Kage Baker, even during her final days, maintained a cheerful conviction that things could be worse. Even when she knew she was dying, she said she was grateful that it was going to be fast – as it was; she lived with the knowledge barely a week before the prognosis became history. She was glad about that.
The memory is now old enough to piss me off slightly. Not that I am dying; no, I am jealous. I now think it’s much luckier to be struck with metabolic lightning, as Kage was, than to work one’s way through an endless maze of debilitating diseases. I am simply aging, and falling apart piece by piece like an abandoned building. My paint is flaking, my plumbing is leaking, every door is sprung and every window cracked. No floor is level nor wall plumb, and I am fairly positive there are bats in my belfry …
The problem right now is those cracked windows. My cataracts have been apparently growing like kudzu; or some especially malignant variety of Magic Rocks. You remember those, Dear Readers – you sprinkle some neon-colored pebbles in a mayonnaise jar full of tap water, and psychedelic stalagmites grow. It can take between a week and a month, and it lasts until you drop the jar or reach in to touch the things …
That’s what’s been going on in my eyes over the last 10 months or so. I am well aware that I have not been online for most of September: that’s because my left eye has grown so clouded that typing has become a literal pain. What I can see is double-imaged and if I persist in the exercise for more than 20 minutes or so, I get to add migraines to the hallucinatory vision I now enjoy … I have pecked away grimly as much as I can, but most of that has been on the final polish for “The Teddy Bear Squad”, the slowly advancing zombie story (appropriate, I guess) and the occasional guest blog for Stefan Raet’s Company re-read on tor.com – which should post tomorrow or next Tuesday …

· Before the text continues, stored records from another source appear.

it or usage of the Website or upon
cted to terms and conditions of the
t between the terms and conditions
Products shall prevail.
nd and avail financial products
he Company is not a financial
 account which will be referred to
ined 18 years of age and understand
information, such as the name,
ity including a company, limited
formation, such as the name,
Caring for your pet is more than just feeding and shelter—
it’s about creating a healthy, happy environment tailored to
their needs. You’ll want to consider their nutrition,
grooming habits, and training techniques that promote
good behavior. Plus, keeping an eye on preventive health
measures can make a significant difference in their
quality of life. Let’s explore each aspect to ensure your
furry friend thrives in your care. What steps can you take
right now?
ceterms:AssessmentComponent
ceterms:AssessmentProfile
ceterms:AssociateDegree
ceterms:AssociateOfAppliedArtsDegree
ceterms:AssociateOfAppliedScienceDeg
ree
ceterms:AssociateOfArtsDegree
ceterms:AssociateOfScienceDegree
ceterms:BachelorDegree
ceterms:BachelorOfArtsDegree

Without the aid of Kimberly, who holds a degree in technical writing, this would none of it be possible. She goes over everything to make sure it makes sense and has all its parts. Praise her with great praise!
But! Today I went to my ophthalmologist for the pre-surgical testing. On October 24th, my left eye will be restored to, at worst, the rotten vision I’ve had since birth! And since my rotten vision is correctable with glasses, that will be sufficient for me. I’ve worn glasses since I was 11, have finally found a permanent source for National Health specs (John Lennon glasses), and it would feel like I’d lost my nose if I had to go around bare-faced.
My right eye, which is dim but not as bad, will be restored sometime after the New Year.
This has inspired me to put up with the infuriating exercise of typing, and try to keep up this blog. Also, I am getting very, very bored. I can’t read for more than 20 minutes, either, and have never developed a long-term appetite for television. I don’t like audio books. Sometimes I can knit, but no complicated stitches – can’t see ’em. There’s only so long one can sleep. I’d rather do what I like and risk headaches. What are drugs for, anyway?
Anyway, the process is just getting interesting. The sight in the afflicted eye has begun to show actual distortions – shapes and sizes are no longer normal, he he he, and if I had any artistic talent, I’d give Picasso or El Greco a run for their turpentine. Colors are all steeped in a shadow like strong tea; patterns are vanishing into solid blocks of pigment, but the colors are … weird.
The tests were rather entertaining. The vision test was hilarious – all I could see with the left eye was blurs that might as well have been in Cyrillac, or Aztec pictograms. The ultrasound involved covering my eyes with water-filled cups, and shining deep red lights into my eyes to snap pictures of the mess inside. It was like staring into the face of Betelgeuse, just before the red giant goes nova: a baleful scarlet glare, swarming with dark blobs and ribbons and occlusions.
It’s all grist for the mill, you know? And having spent the last month in a dark room rationing my time in front of glowing screens, I want all the grist I can get! No more patience1 No more waiting for it all to get better! If I have to live through yet another physical disaster, I’m gonna milk it for every interesting moment I can!
I mean, they’re gonna stick teeny vacuums with frickin’ lasers attached to their heads into my eye. There’s got to be some stuff for stories in that!
Well, best of wishes from all of us, in your “writer’s retreat” cottage. Angel is inconsolable, now we’ve broken the news to her that her Aunt Kathleen won’t be coming for her anticipated visit, eating little and staring moodily into space. We probably should have told her earlier.
In any case, yes; interesting times, to be sure. A little too damned interesting. May your healing be so swift as to astonish medical science, and your resulting vision be equal to The Company’s best work.
See you, down the line.
Oh, tell Angel I am so sorry … I miss her, and your wonderful hospitality. But when this is over, I think I’ll be much closer to normal. Whooppee! I have enormous hopes for Spring.
I hope all goes swimmingly and that I get to see you this Dickens season. Hang in there. Even old buildings have their charm.
I will be at Dickens, Becky. I absolutely will!